“A very pleasant evening that, through music and poetry, will transport you back into a world as familiar as your very own Canadian backyard.”
— Paul Hopkins
“...it was very evocative and engaging, leading the listener into all kinds of interior landscapes and memories...”
— Karen Connelly, writer
Lost Islands: a reflection on personal geography and memory presented by the Cygnus Trio, with guests Arie van de Ven and Paul Hopkins
Sound, music, images, geography: all these concepts influence our memory. Think of a place from your childhood. What do you hear, what do you see? How can you describe this feeling of remembering the past? In a sense, the places we have made our homes and have now left are lost to us; we may be able to physically return, but our memories preserve it in a different way. Stories of islands which disappear after a first discovery or even after being inhabited for a time permeate Canadian folklore, from the Thousand Islands in the St. Lawrence to more isolated islands in the Great Lakes and beyond. The prevalence of these stories suggests a deep collective sorrow for remembered times and places which, once gone, are gone forever. The Cygnus Trio, in collaboration with composers with deep geographical ties, offers a program of music and poetry reflecting on this loss and the relationship between memory and location. The program features works by four Canadian composers, folk tunes and poetry. Anita Perry and Selwyn Redivo offer musical meditations upon the landscape of the Okanagan Valley, past home of brothers Ben (flute) and Jonathan (guitar), and the trio will premiere Ontario native Arie Van de ven’s Algoma Miniatures. The musical components of the program are tied together with literary reflections by W. B. Yeats, Jane Urquhart and Nancy Holmes, tying a deep sense of place to the remembrance of the past.
Arie van de Ven is a composer and violist from Toronto, Ontario.
Writing music for a variety of contexts, Arie's music exists between conventional styles. Informed by deep interests in Ontario fiddle, klezmer, and contemporary music, Arie brings a unique sense of humour and narrative to his compositions. He is a mainstay in the Toronto youth filmmaking scene, having scored twenty short films since 2014. Recent works include “Facade” by Carol Nguyen and “High Scores Hang” by Adam Bovoletis (winner of the 2015 SOCAN Audio/Visual Award for Fiction). Arie's current collaboration with Adam, Cookstown: The Musical (a short musical comedy about competitive cooking) has recently finished recording and is now in production. Arie's concert music has been performed in Canada and the United States by ensembles including the San Francisco Contemporary Music Players and the Ton Beau String Quartet. A founding member of The Yacht Club composers collective, Arie regularly writes and presents new work in Kitchener-Waterloo, frequently incorporating elements of theatre and improvisation into his work. He is currently
studying viola with Christine Vlajk and composition with Cameron
McKittrick at Wilfrid Laurier University.
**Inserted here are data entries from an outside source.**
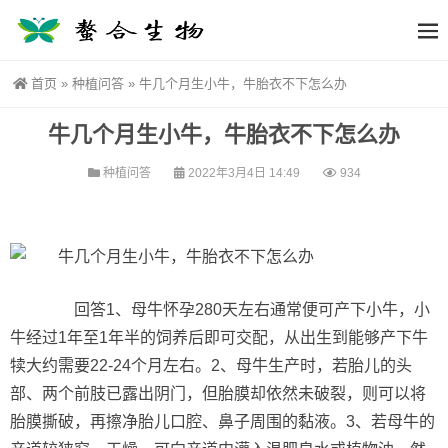
首页
»
种植问答
»
牛几个月生小牛，牛胎衣不下怎么办
牛几个月生小牛，牛胎衣不下怎么办
种植问答
2022年3月4日 14:49
934
回答1、母牛怀孕280天左右通常便可产下小牛，小
牛经过1年至1年半的饲养后即可交配，从出生到能够产下牛
犊大约需要22-24个月左右。2、母牛生产时，若胎儿的头
部、两个前肢已露出阴门，但胎膜却依然未破裂，则可以将
胎膜撕破，再擦净胎儿口腔、鼻子周围的黏液。3、若母牛的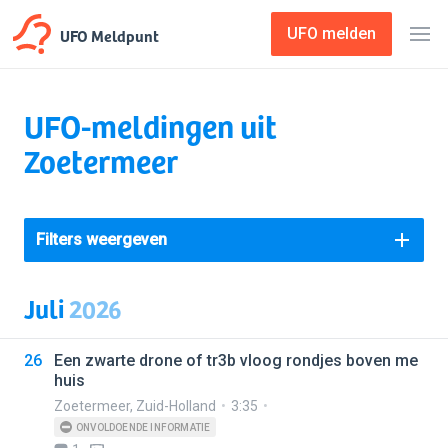
UFO Meldpunt
UFO melden
UFO-meldingen uit
Zoetermeer
Filters weergeven
Juli
2026
26
Een zwarte drone of tr3b vloog rondjes boven me
huis
Zoetermeer
,
Zuid-Holland
3:35
ONVOLDOENDE INFORMATIE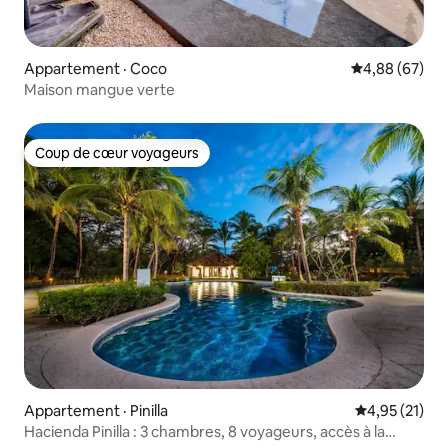
Appartement · Coco
Note moyenne
4,88 (67)
Maison mangue verte
Coup de cœur voyageurs
Coup de cœur voyageurs
Appartement · Pinilla
Note moyenne
4,95 (21)
Hacienda Pinilla : 3 chambres, 8 voyageurs, accès à la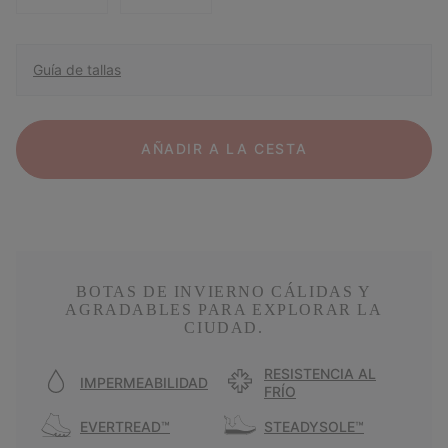
Guía de tallas
AÑADIR A LA CESTA
BOTAS DE INVIERNO CÁLIDAS Y
AGRADABLES PARA EXPLORAR LA
CIUDAD.
RESISTENCIA AL
IMPERMEABILIDAD
FRÍO
EVERTREAD™
STEADYSOLE™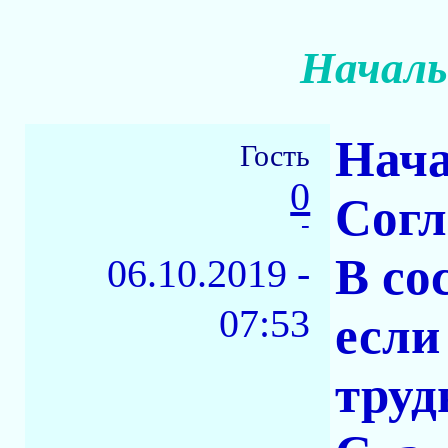
Началь
Нача
Гость
0
Согл
-
В со
06.10.2019 -
07:53
если
труд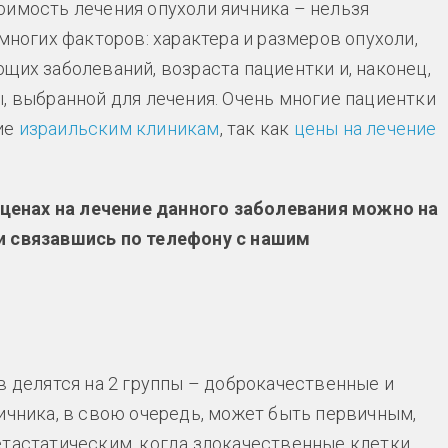
оимость лечения опухоли яичника – нельзя
многих факторов: характера и размеров опухоли,
щих заболеваний, возраста пациентки и, наконец,
, выбранной для лечения. Очень многие пациентки
ие
израильским клиникам
, так как
цены на лечение
енах на лечение данного заболевания можно на
и связавшись по телефону с нашим
в делятся на 2 группы – доброкачественные и
ичника, в свою очередь, может быть первичным,
етастатическим, когда злокачественные клетки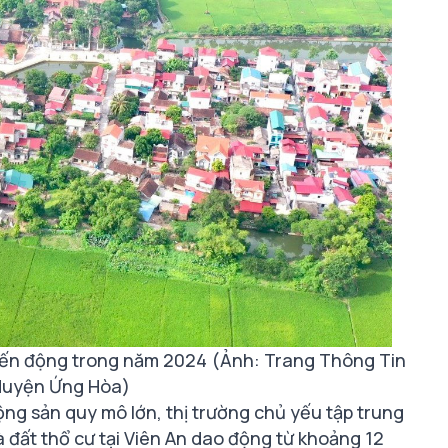
biến động trong năm 2024 (Ảnh: Trang Thông Tin
Huyện Ứng Hòa)
ộng sản quy mô lớn, thị trường chủ yếu tập trung
à đất thổ cư tại Viên An dao động từ khoảng 12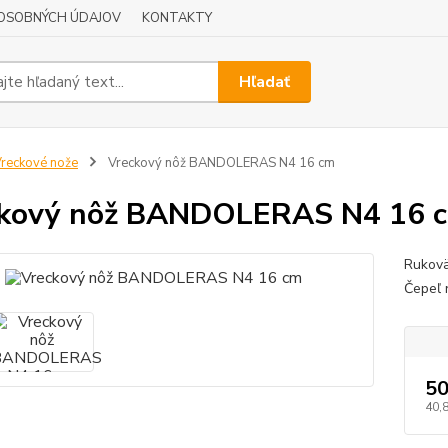
OSOBNÝCH ÚDAJOV
KONTAKTY
Hľadať
reckové nože
Vreckový nôž BANDOLERAS N4 16 cm
ckový nôž BANDOLERAS N4 16 
Rukovä
Čepeľ 
50
40,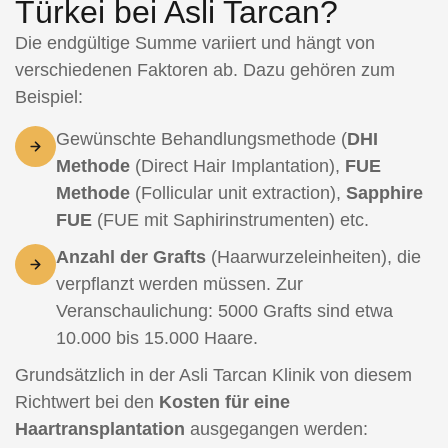
Türkei bei Asli Tarcan?
Die endgültige Summe variiert und hängt von
verschiedenen Faktoren ab. Dazu gehören zum
Beispiel:
Gewünschte Behandlungsmethode (
DHI
Methode
(Direct Hair Implantation),
FUE
Methode
(Follicular unit extraction),
Sapphire
FUE
(FUE mit Saphirinstrumenten) etc.
Anzahl der Grafts
(Haarwurzeleinheiten), die
verpflanzt werden müssen. Zur
Veranschaulichung: 5000 Grafts sind etwa
10.000 bis 15.000 Haare.
Grundsätzlich in der Asli Tarcan Klinik von diesem
Richtwert bei den
Kosten für eine
Haartransplantation
ausgegangen werden: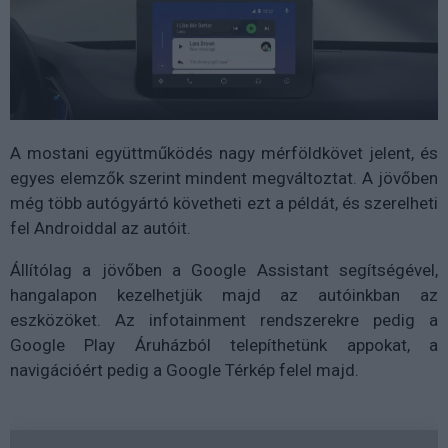
A mostani együttműködés nagy mérföldkövet jelent, és
egyes elemzők szerint mindent megváltoztat. A jövőben
még több autógyártó követheti ezt a példát, és szerelheti
fel Androiddal az autóit.
Állítólag a jövőben a Google Assistant segítségével,
hangalapon kezelhetjük majd az autóinkban az
eszközöket. Az infotainment rendszerekre pedig a
Google Play Áruházból telepíthetünk appokat, a
navigációért pedig a Google Térkép felel majd.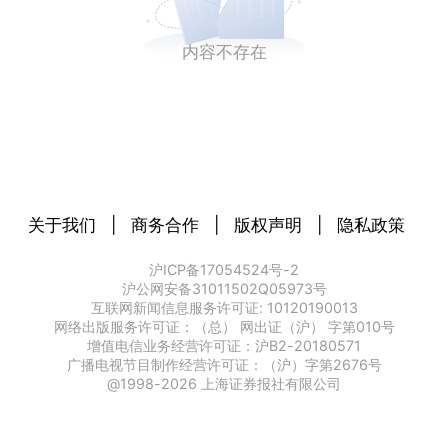
内容不存在
关于我们
|
商务合作
|
版权声明
|
隐私政策
沪ICP备17054524号-2
沪公网安备31011502Q05973号
互联网新闻信息服务许可证: 10120190013
网络出版服务许可证：（总） 网出证（沪） 字第010号
增值电信业务经营许可证：沪B2-20180571
广播电视节目制作经营许可证：（沪）字第2676号
@1998-
2026
上海证券报社有限公司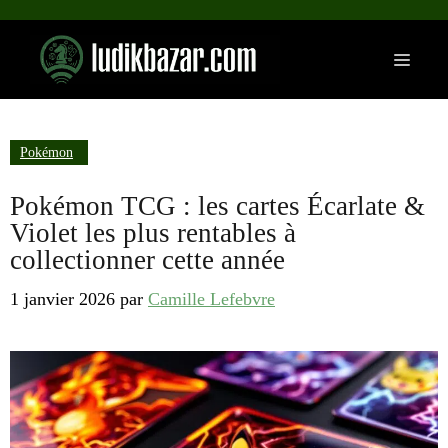
Aller
au
Menu
contenu
Pokémon
Pokémon TCG : les cartes Écarlate &
Violet les plus rentables à
collectionner cette année
1 janvier 2026
par
Camille Lefebvre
Paul Hopkins has been working in the Canadian film, television, and theatre profession for over 25 years. From 2007-2014, he was the Executive Director of Repercussion Theatre, Montreal’s
Shakespeare-in-the-Park. For Shakespeare-in-the-Park he has
directed Harry the King! (2014), The Taming of the Shrew (2012), The Tempest (2008) and As You Like It (2009). Other directing credits include the Montreal Fringe hit and Centaur Theatre’s Wildside Festival selection, Teaching Hamlet; The Elizabethan Bath Project for Concordia University’s Theatre department; and Stravinsky’s Mavra, and Christopher Sly, by Dominick Argento, for Opera McGill. As an actor, Hopkins has enjoyed a diverse career working in theatre, television and film. Most notable are his two seasons at both The Stratford Festival and the Atlantic Theatre Festival and, on television, his role as Michael ”Mouse” Tolliver in Armistead Maupin’s More and Further Tales of the City. Currently, he is participating in the five-year international research project, Early-Modern Conversions: Religions, Cultures and Cognitive Ecologies. In 2012, Hopkins was honoured to be a finalist for both the Christopher Plummer Award for Excellence in Classical Theatre and the Bluma Appel Mentorship for Directors.